Lin Similarity Measure
Jump to navigation
Jump to search
A Lin Similarity Measure is a Node-based Semantic Similarity Measure that is based on information content of the least common subsumer.
- AKA: Lin Similarity, Lin Lexical Semantic Similarity Measure.
- Context:
- It is defined as: [math]\displaystyle{ \frac{2 \times ResnikSimilarity(c_1,c_2)}{IC(c_1) + IC(c_2)} }[/math]
- Counter-Example(s):
See: Semantic Similarity Measure, Semantic Similarity Score, Topological Semantic Similarity Measure, Edge-based Semantic Similarity Measure.
References
2011
- (NLTK - WordNetCorpusReader Module, 2011-Jun-19) ⇒ http://nltk.googlecode.com/svn/trunk/doc/api/nltk.corpus.reader.wordnet.WordNetCorpusReader-class.html
- QUOTE: Lin Similarity: Return a score denoting how similar two word senses are, based on the Information Content (IC) of the Least Common Subsumer (most specific ancestor node) and that of the two input synsets.
1998
- (Lin, 1998) ⇒ Dekang Lin. (1998). “An Information-Theoretic Definition of Similarity.” In: Proceedings of the 15th International Conference on Machine Learning (ICML 1998).

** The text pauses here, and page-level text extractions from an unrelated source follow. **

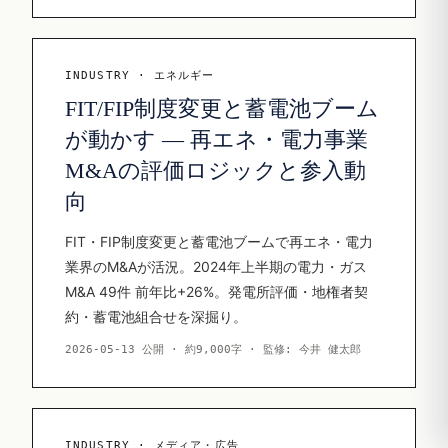
INDUSTRY · エネルギー
FIT/FIP制度変更と蓄電池ブーム
が動かす — 再エネ・電力事業
M&Aの評価ロジックと参入動
向
FIT・FIP制度変更と蓄電池ブームで再エネ・電力
業界のM&Aが活況。2024年上半期の電力・ガス
M&A 49件 前年比+26%。発電所評価・地権者契
約・蓄電池組合せを深掘り。
2026-05-13 公開 · 約9,000字 · 監修: 今井 健太郎
INDUSTRY · メディア・広告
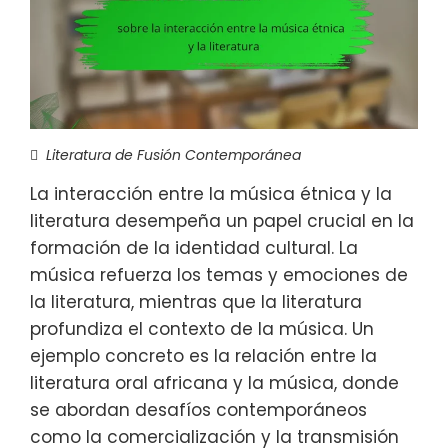
Literatura de Fusión Contemporánea
La interacción entre la música étnica y la
literatura desempeña un papel crucial en la
formación de la identidad cultural. La
música refuerza los temas y emociones de
la literatura, mientras que la literatura
profundiza el contexto de la música. Un
ejemplo concreto es la relación entre la
literatura oral africana y la música, donde
se abordan desafíos contemporáneos
como la comercialización y la transmisión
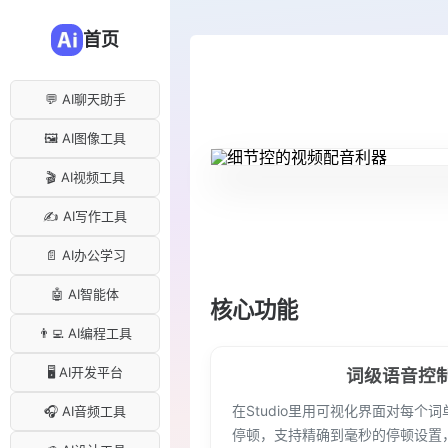
首页
💬 AI聊天助手
🖼️ AI图像工具
🎬 AI视频工具
✍️ AI写作工具
📄 AI办公学习
🤖 AI智能体
核心功能
👨‍💻 AI编程工具
🖥️ AI开发平台
词级语音控
在Studio里用可视化界面对每个
🎧 AI音频工具
停顿，支持精确到毫秒的停顿设置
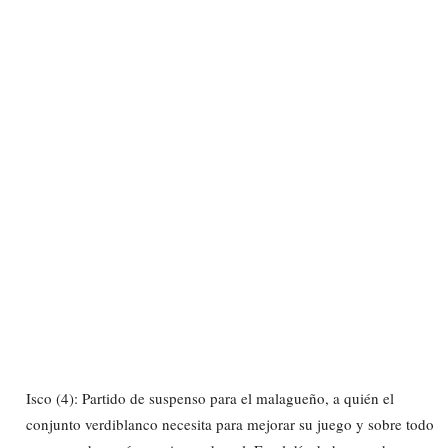
Isco (4): Partido de suspenso para el malagueño, a quién el
conjunto verdiblanco necesita para mejorar su juego y sobre todo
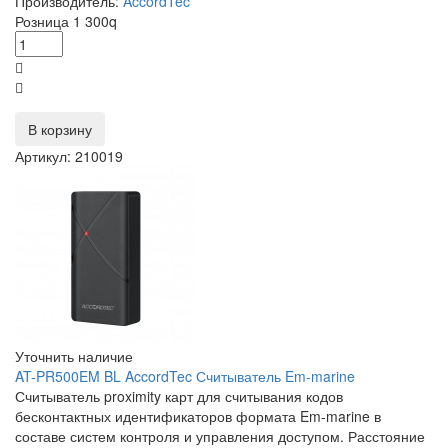
Производитель:
AccordTec
Розница
1 300
q
В корзину
Артикул: 210019
Уточнить наличие
AT-PR500EM BL AccordTec Считыватель Em-marine
Считыватель proximity карт для считывания кодов
бесконтактных идентификаторов формата Em-marine в
составе систем контроля и управления доступом. Расстояние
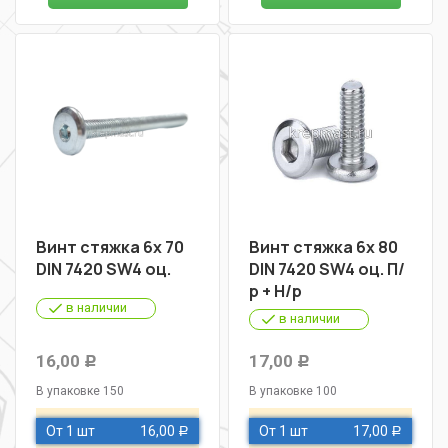
Винт стяжка 6х 70
Винт стяжка 6х 80
DIN 7420 SW4 оц.
DIN 7420 SW4 оц. П/
р + Н/р
в наличии
в наличии
16,00
17,00
Р
Р
В упаковке 150
В упаковке 100
От 1 шт
16,00
От 1 шт
17,00
Р
Р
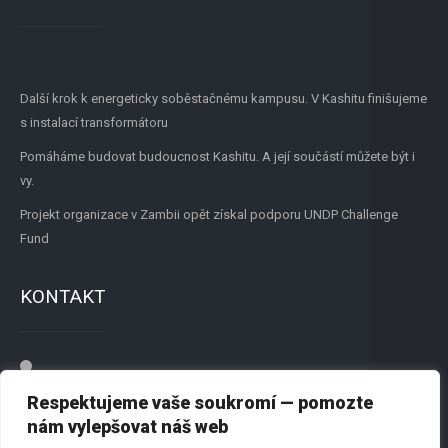
Další krok k energeticky soběstačnému kampusu. V Kashitu finišujeme
s instalací transformátoru
Pomáháme budovat budoucnost Kashitu. A její součástí můžete být i
vy.
Projekt organizace v Zambii opět získal podporu UNDP Challenge
Fund
KONTAKT
Přátelé New Renato, z.s.
Respektujeme vaše soukromí — pomozte
Dvořišťská 1244, 198 00 Praha 9
nám vylepšovat náš web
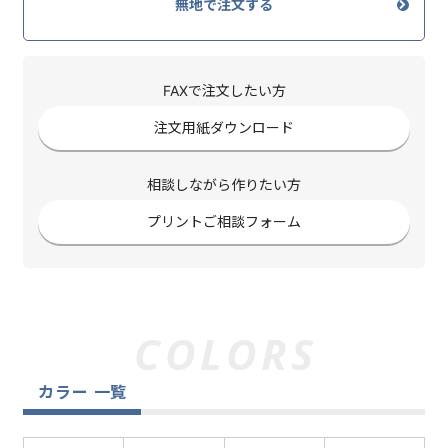
無地で注文する
FAXで注文したい方
注文用紙ダウンロード
相談しながら作りたい方
プリントご相談フォーム
カラー 一覧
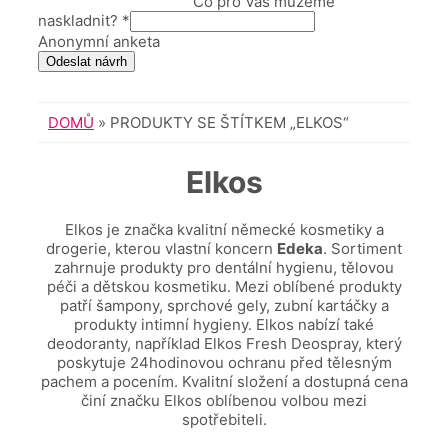
Co pro Vás můžeme
naskladnit?
*
Anonymní anketa
Odeslat návrh
DOMŮ
» PRODUKTY SE ŠTÍTKEM „ELKOS“
Elkos
Elkos je značka kvalitní německé kosmetiky a
drogerie, kterou vlastní koncern
Edeka
. Sortiment
zahrnuje produkty pro dentální hygienu, tělovou
péči a dětskou kosmetiku. Mezi oblíbené produkty
patří šampony, sprchové gely, zubní kartáčky a
produkty intimní hygieny. Elkos nabízí také
deodoranty, například Elkos Fresh Deospray, který
poskytuje 24hodinovou ochranu před tělesným
pachem a pocením. Kvalitní složení a dostupná cena
činí značku Elkos oblíbenou volbou mezi
spotřebiteli.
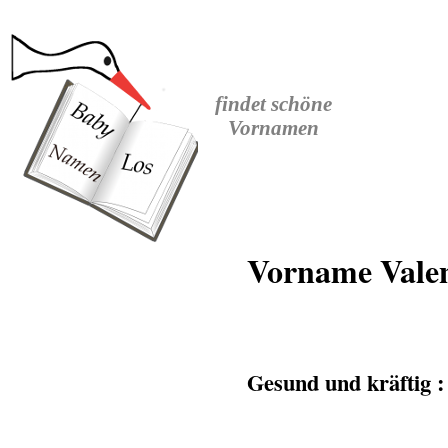
findet
schöne
Vornamen
Vorname Valen
Gesund und kräftig 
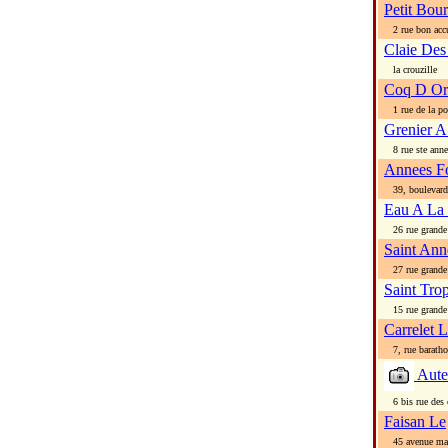
Petit Bou
2 rue bon accu
Claie De
la crouzille
Coq D Or
1 rue de la po
Grenier A
8 rue ste anne
Annees Fo
39, boulevard 
Eau A La
26 rue grande
Saint Ann
27 rue grande
Saint Tro
15 rue grande
Carrelet 
7, rue barath
Aute
6 bis rue des c
Faisan Le
45 avenue ma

- QUOTE: This paper presents a definition of similarity that achieves two goals: Universality: We define similarity in information-theoretic terms. It is applicable as long as the domain has a probabilistic model. Since probability theory can be integrated with many kinds of knowledge representations, such as first order logic [Bacchus, 1988] and semantic networks [Pearl, 1988], our definition of similarity can be applied to many different domains where very different similarity measures had previously been proposed. Moreover, the universality of the definition also allows the measure to be used in domains where no similarity measure has previously been proposed, such as the similarity between ordinal values. Theoretical Justification: The similarity measure is not defined directly by a formula. Rather, it is derived from a set of assumptions about similarity. In other words, if the assumptions are deemed reasonable, the similarity measure necessarily follows.